Zuvor: Ganz schön rauh und ruppig, beginnend mit einem Katzenmassaker, immer wieder Gewalt ... kriegerische, sexualisierte, übergriffige... sprachliche sowieso. Männlichkeitsriten und -ausbrüche von denen ich gehofft hätte, sie sind in den 50er und 60er Jahren zurückgeblieben. Wohl kaum - das Buch spielt in der Bush-Ära. Dazwischen ein Protagonist, der das alles wie durch einen Nebel zu erleben scheint, der häufig entfremdet / irritiert / verstört wirkt, der das so wohl nicht will, der dennoch mitläuft, nicht anders kann. Wie ein Protokoll aus der persönlichen Vergangenheit wirkt das, unkommentiert, wortkarg im Emotionalen, so wie August auch als wortkarg gilt. Dabei in einer literarischen Sprache, genau und poetisch den Landschaften gegenüber...
Es ist im Prinzip ein gutes Buch, denn die Abbildlichkeit dieser verstörten und verstörenden Männlichkeit zeigt sie zugleich in ihrer ganzen Katastrophik. Hier wird nichts beschönigt, nichts entschuldigt, nichts motiviert. Hier wird ein schwaches Geschlecht gezeigt, das seine Schwäche erlebt, aber nichts verändern kann ... das vielleicht zurück will zu den Amish und Hutterern, deren archaisch-patriarchale Welt eine erstaunlich ausführliche Rolle spielt.
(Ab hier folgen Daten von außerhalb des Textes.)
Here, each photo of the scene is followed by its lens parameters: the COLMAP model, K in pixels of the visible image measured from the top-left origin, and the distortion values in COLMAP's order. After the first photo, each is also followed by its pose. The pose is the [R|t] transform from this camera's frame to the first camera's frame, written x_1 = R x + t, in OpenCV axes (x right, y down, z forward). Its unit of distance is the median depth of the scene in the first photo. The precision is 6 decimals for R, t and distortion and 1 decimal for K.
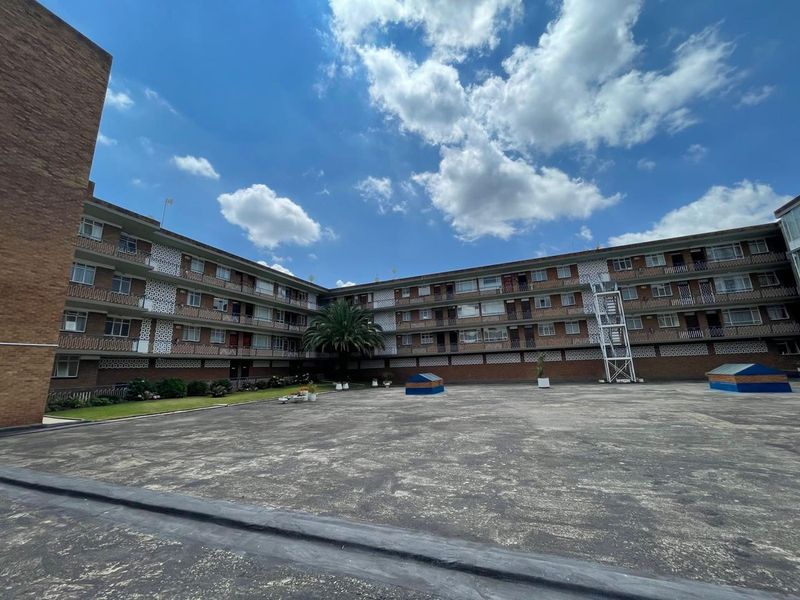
lens RADIAL K [[329.5, 0, 400.0], [0, 329.5, 300.0], [0, 0, 1]] dist [0.000022, 0.000010]
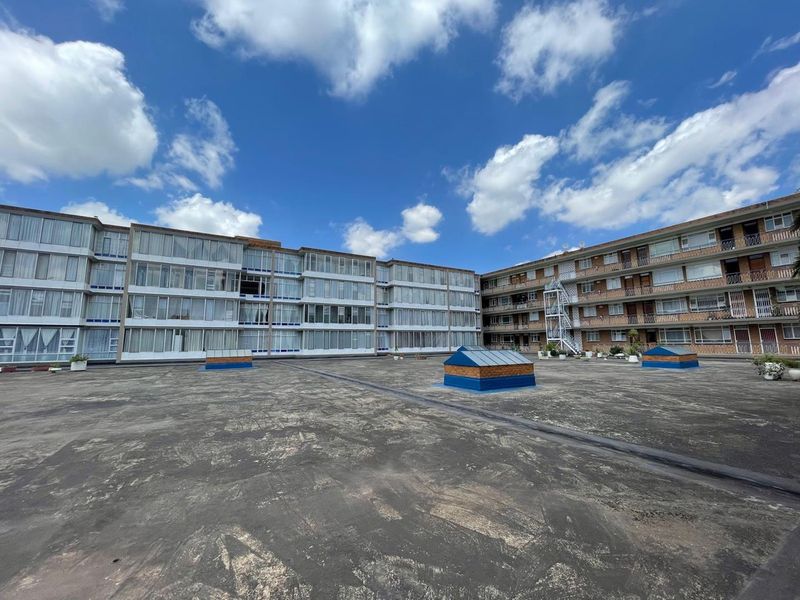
lens RADIAL K [[329.5, 0, 400.0], [0, 329.5, 300.0], [0, 0, 1]] dist [0.000022, 0.000010]
pose [[0.766263, -0.039199, -0.641331, 0.217397], [0.099415, 0.993350, 0.058067, -0.026480], [0.634790, -0.108252, 0.765064, -0.095933]]
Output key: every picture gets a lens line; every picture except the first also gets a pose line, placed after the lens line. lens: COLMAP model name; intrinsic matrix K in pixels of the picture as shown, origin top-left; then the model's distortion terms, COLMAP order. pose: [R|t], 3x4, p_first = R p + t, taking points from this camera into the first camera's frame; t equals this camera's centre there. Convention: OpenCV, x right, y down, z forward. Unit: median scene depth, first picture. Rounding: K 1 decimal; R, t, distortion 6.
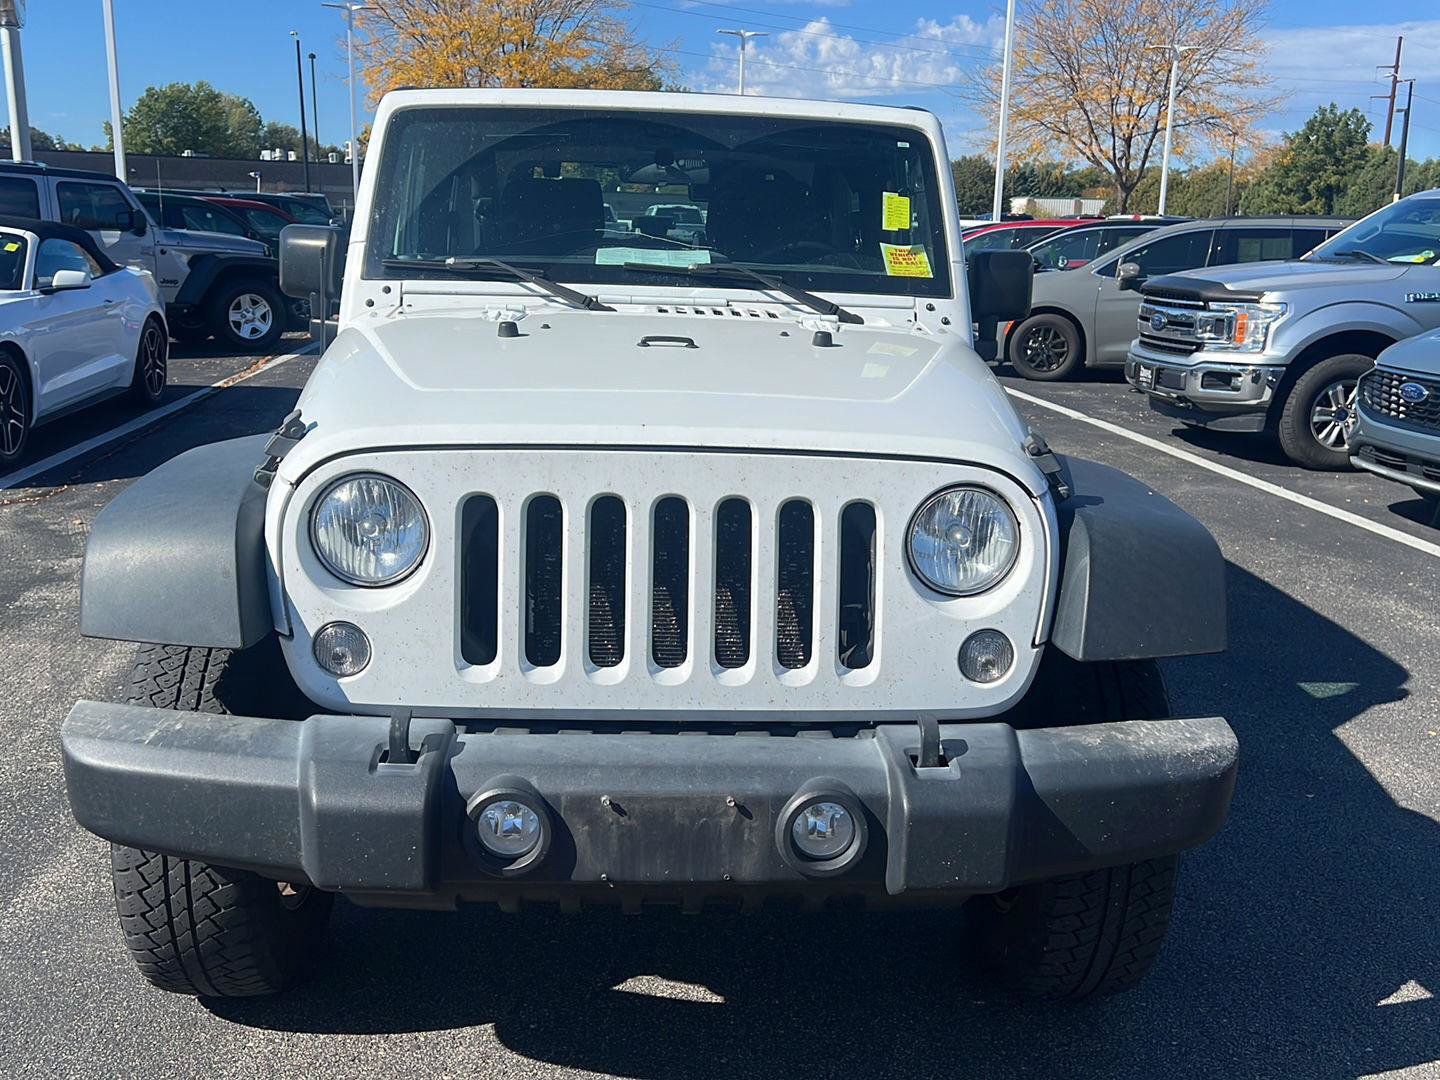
lens RADIAL K [[1390.7, 0, 719.0], [0, 1390.7, 535.6], [0, 0, 1]] dist [0.033340, 0.000000]
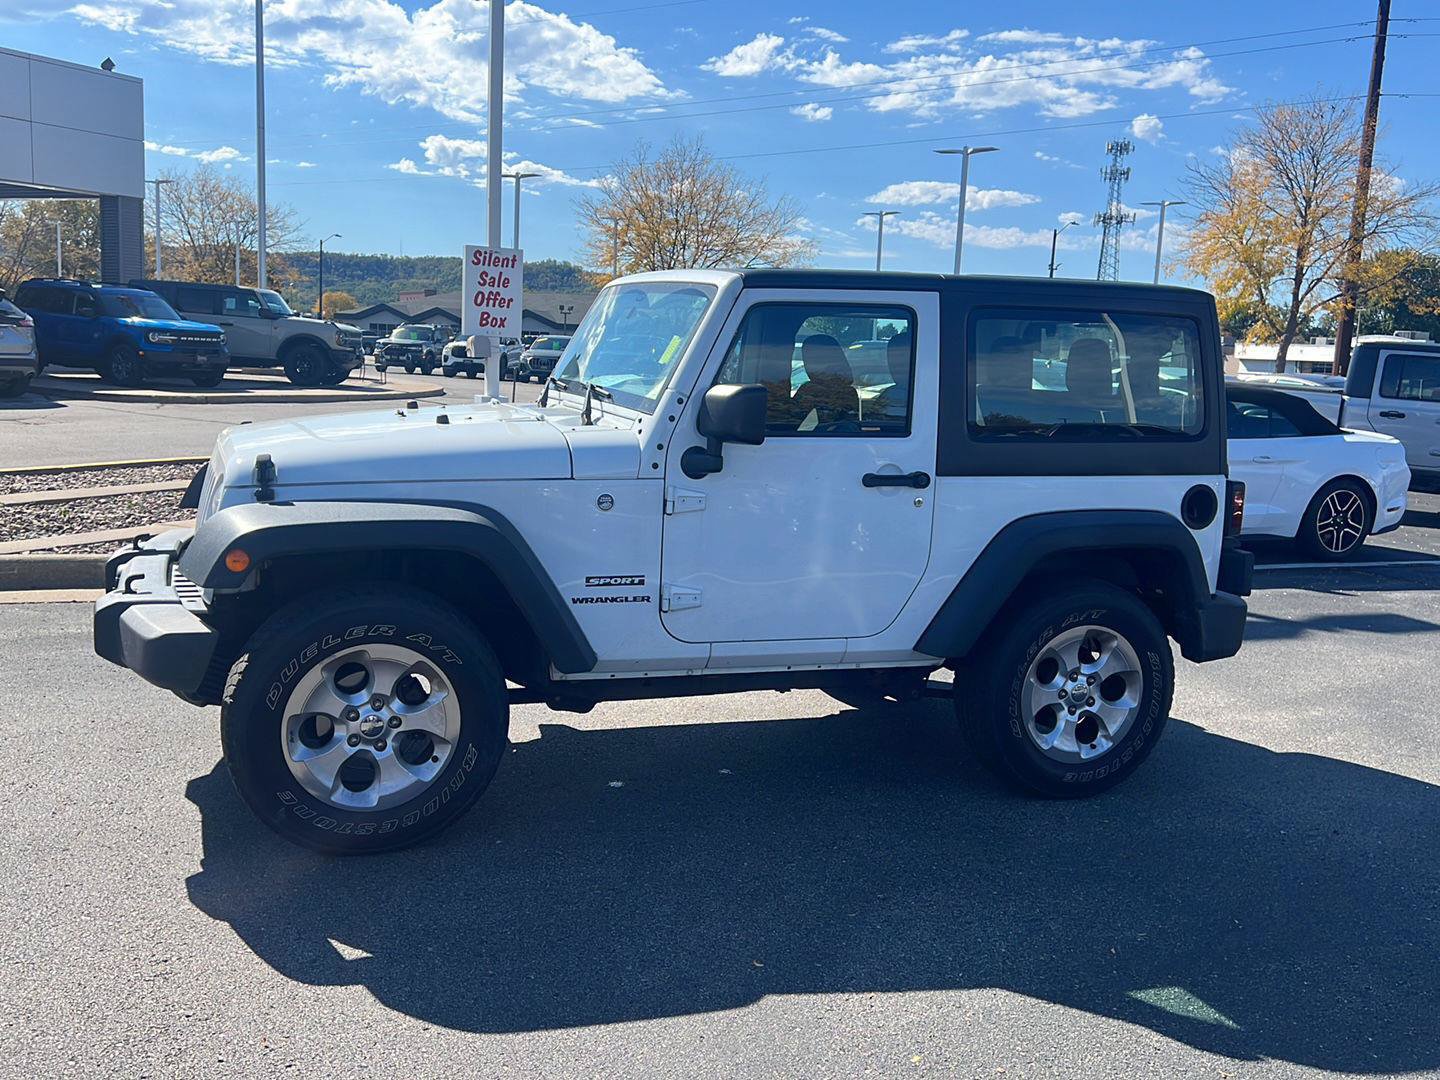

Es ist ein gutes, unfassbar ehrliches Buch, wurde mir aber im letzten Viertel wirklich mühselig zu lesen. Ich liege in mienr Bewertung zwischen drei und vier Punkten, dass es doch nur drei werden, hat der Autor nicht zu verantworten. Sondern: Lieber Suhrkamp-Verlag, wer Leser*innen mag, investiert in ein Lesebändchen bei gebundenen Büchern, das ist ein so freundlicher Service für die Lektüre. Wenn ich genau in der Mitte zwischen zwei Bewertungspunkten liege, dann gibt eben das fehlende Bändchen den Ausschlag.